Work item - Reproduce the known-issues list below word for word, starting at the words "Commercial users with" and stopping after "number of users.".

Commercial users with current maintenance contracts will be notified
immediately whenever a category A issue is confirmed.
Generally, only category A and B issues will be listed here. Category C
issues will be listed where they potentially affect a large number of users.
| Ref. |
Class |
Category |
Description |
| 485 |
B |
Verification |
The prover will sometimes assume that an object of some class declared
by the user can be constructed (e.g. "exists x: T :- true"
will be assumed). If this is not the case (for example, if the class has an
invariant that can never be satisfied), this is not true. However, in this
case the prover should fail to validate the constructors for the
class. |
| 538 |
B |
Verification |
If a loop statement declares local variables, the system fails to ensure
they their values are not used before they are initialized. However, the
implementation would normally fail to validate, unless the code that uses
the uninitialised variable is redundant. |
| 585 |
B |
Runtime |
When deserializing data of an enumeration type, no check is made that
the value read is in range. This could lead to a problem if an old version
of a program is reading data written by a new version in which an
enumeration has been extended and the developer omitted to increment the
serialization version. |
| 593 |
A |
Verification |
Within a constructor implementation, no check is made that we do not use
members of self before they are initialised. It is possible to
construct an example that will pass validation but fail at runtime. Example:
class A ^=
abstract
var v: B; // class B is assumed to have a member
called f
interface
build{x: B} post change v satisfy v'.f = x.f
via ([v.f = x.f]: pass, []: v'= x)

Supplied records -
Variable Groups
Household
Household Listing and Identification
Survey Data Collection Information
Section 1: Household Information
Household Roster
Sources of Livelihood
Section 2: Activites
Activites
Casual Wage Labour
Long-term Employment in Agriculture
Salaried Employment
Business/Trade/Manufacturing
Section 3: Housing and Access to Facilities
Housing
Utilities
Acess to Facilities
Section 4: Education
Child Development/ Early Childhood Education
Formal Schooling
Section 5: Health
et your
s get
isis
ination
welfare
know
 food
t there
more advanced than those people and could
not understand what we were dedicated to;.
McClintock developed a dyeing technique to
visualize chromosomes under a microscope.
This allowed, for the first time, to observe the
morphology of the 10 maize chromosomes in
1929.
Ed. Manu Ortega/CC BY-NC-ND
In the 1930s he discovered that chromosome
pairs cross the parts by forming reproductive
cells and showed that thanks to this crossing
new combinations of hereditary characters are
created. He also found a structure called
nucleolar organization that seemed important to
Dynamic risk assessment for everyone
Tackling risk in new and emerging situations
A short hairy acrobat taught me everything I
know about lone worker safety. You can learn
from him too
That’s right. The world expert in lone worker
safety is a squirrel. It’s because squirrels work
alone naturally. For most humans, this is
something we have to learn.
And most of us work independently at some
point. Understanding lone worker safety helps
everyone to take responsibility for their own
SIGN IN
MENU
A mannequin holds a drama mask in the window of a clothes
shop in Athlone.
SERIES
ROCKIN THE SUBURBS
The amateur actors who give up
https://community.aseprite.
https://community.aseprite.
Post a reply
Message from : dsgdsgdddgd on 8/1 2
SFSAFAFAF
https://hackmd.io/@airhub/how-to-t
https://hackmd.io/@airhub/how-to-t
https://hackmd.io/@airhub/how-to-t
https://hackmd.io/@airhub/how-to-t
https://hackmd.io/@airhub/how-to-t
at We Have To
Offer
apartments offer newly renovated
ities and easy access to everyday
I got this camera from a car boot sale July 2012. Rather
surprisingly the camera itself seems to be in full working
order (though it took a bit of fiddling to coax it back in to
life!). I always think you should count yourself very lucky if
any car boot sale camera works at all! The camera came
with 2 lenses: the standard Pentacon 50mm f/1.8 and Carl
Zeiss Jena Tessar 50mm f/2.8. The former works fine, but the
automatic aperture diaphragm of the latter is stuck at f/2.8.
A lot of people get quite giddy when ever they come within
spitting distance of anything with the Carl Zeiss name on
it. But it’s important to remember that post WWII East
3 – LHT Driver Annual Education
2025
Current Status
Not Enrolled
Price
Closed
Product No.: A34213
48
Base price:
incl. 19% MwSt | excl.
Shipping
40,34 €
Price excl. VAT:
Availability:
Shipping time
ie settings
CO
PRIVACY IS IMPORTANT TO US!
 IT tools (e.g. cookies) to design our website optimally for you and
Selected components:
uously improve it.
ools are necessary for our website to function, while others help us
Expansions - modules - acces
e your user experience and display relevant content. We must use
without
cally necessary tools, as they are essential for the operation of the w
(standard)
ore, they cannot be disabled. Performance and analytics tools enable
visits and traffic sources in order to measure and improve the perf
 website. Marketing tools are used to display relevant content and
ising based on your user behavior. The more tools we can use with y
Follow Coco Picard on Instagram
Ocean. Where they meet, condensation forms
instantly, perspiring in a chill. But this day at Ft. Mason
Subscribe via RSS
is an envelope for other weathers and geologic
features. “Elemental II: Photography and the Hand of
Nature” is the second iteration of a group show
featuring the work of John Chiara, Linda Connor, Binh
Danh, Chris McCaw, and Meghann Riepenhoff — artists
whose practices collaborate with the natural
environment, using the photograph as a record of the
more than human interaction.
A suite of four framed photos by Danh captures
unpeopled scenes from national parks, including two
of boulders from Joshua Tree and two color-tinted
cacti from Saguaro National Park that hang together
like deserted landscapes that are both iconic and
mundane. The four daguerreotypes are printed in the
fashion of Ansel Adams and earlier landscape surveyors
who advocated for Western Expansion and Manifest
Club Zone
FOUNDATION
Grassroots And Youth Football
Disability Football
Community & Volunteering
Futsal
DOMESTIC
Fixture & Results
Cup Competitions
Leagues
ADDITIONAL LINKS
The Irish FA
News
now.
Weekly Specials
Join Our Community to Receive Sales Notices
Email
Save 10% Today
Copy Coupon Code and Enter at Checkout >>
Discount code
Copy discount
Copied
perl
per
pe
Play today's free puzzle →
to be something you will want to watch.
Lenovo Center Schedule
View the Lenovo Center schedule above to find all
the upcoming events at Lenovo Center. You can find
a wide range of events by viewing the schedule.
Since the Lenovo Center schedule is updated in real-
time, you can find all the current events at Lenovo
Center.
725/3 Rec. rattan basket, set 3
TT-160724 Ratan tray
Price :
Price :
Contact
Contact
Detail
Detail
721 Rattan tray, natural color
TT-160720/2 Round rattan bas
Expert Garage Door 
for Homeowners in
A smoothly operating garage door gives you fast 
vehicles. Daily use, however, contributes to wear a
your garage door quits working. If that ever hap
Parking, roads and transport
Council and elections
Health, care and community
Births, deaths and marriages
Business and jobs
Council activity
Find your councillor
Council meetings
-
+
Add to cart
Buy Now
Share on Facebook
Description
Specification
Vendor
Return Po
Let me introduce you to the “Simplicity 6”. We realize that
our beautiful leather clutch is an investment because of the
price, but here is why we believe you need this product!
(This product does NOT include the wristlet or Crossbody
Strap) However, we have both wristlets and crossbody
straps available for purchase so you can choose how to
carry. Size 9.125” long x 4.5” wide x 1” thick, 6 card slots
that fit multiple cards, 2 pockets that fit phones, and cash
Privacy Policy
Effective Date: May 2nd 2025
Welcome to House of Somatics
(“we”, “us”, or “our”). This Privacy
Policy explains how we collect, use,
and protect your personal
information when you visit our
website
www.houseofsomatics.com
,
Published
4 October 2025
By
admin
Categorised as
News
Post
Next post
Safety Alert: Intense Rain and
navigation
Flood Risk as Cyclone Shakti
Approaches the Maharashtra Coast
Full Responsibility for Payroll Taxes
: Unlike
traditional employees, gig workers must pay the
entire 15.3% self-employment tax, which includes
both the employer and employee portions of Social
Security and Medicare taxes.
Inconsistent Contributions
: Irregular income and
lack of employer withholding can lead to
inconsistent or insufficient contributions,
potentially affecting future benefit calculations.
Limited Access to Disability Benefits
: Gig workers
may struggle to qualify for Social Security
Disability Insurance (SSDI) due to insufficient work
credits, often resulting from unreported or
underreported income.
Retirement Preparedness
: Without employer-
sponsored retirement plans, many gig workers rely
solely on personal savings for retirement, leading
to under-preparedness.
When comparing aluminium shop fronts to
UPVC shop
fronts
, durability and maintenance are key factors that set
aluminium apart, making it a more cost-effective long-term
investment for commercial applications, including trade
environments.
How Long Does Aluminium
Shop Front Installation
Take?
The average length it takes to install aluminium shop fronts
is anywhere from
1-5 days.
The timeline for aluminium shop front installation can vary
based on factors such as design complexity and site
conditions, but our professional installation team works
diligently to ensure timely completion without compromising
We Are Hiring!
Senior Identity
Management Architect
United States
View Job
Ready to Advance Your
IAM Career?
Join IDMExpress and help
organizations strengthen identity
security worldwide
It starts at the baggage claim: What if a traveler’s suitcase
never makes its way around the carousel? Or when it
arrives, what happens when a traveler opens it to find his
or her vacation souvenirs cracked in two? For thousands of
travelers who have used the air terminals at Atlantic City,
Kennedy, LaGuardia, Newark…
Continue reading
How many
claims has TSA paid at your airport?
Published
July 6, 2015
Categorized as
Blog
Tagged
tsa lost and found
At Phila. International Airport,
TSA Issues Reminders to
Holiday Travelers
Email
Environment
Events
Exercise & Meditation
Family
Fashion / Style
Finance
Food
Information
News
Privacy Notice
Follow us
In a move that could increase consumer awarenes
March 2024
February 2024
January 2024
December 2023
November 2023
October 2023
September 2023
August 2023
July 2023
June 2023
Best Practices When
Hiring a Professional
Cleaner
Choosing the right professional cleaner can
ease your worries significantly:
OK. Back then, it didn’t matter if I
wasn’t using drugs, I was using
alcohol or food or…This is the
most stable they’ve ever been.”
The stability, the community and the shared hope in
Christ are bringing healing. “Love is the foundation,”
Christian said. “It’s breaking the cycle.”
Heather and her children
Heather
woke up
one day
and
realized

Answer to the exercise -
Commercial users with current maintenance contracts will be notified
immediately whenever a category A issue is confirmed.
Generally, only category A and B issues will be listed here. Category C
issues will be listed where they potentially affect a large number of users.